And in fact, in the 2 years since I completed the project I have had a few people contact me and ask for further details and/or bits of source code for their own projects. I have not developed it any further and probably won’t be doing so anytime soon, but I’m still keen to hear from anybody who’s doing things in this space. And as a help for anybody working on their own physics engine, I am now releasing some of the source code from my project.

SOURCE CODE NOW AVAILABLE

The code is in Java 5 and covers some of the fundamental data structures and algorithms which I needed to implement:

  • A bunch of mathematical datatypes: vectors, matrices, sparse matrices, quaternions etc.
  • Some numerical algorithms: a Runge-Kutta ODE solver and a conjugate gradient solver for systems of linear equations. These are taken from Numerical Recipes.
  • Implementations of a number of different constraint and collision types, as described in the report. This includes code for the Jacobians, those crazy matrices which get unbelievably complicated for some of the more tricky types of constraint.
  • An implementation of the simulation loop using constraints and collisions, variable step sizes, and backtracking to find the time of a collision.

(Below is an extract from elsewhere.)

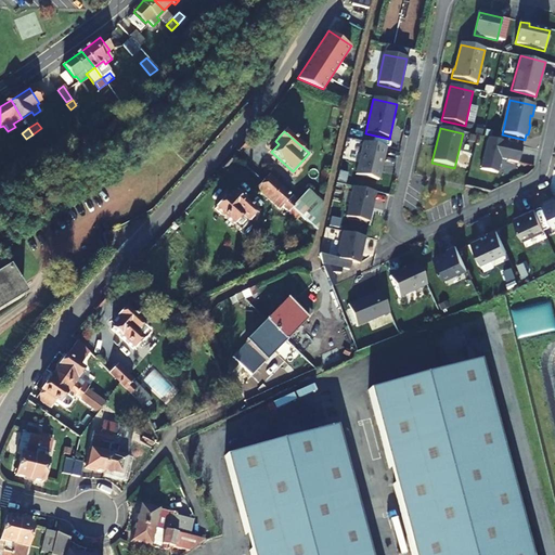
[(521,147),(488,140),(480,171),(498,175),(501,160),(518,165),(521,147)]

Note that this is not elegant, optimised or even particularly robust code; if you’re writing a computer game and need a physics engine, consider using something like the Open Dynamics Engine (open source), Tokamak (open source) or Havok (commercial). But if you want to learn how to make a simulation like this using Lagrange multiplier methods, then maybe this is for you.

You will quickly notice that the source is not complete. Hell, there’s not even a ‘main’ method. That’s deliberate – this code is there to help you figure out how this stuff works, it’s not intended to work out of the box. If you want to write an application which uses it, you’re probably going to have read the whole report and some of the papers it references, read all of the code, think about it for a while, get annoyed about the fact that I didn’t put more comments in the code (sorry), and then start writing some stuff around it.

Nevertheless, I hope it will be useful. I release it under a MIT license.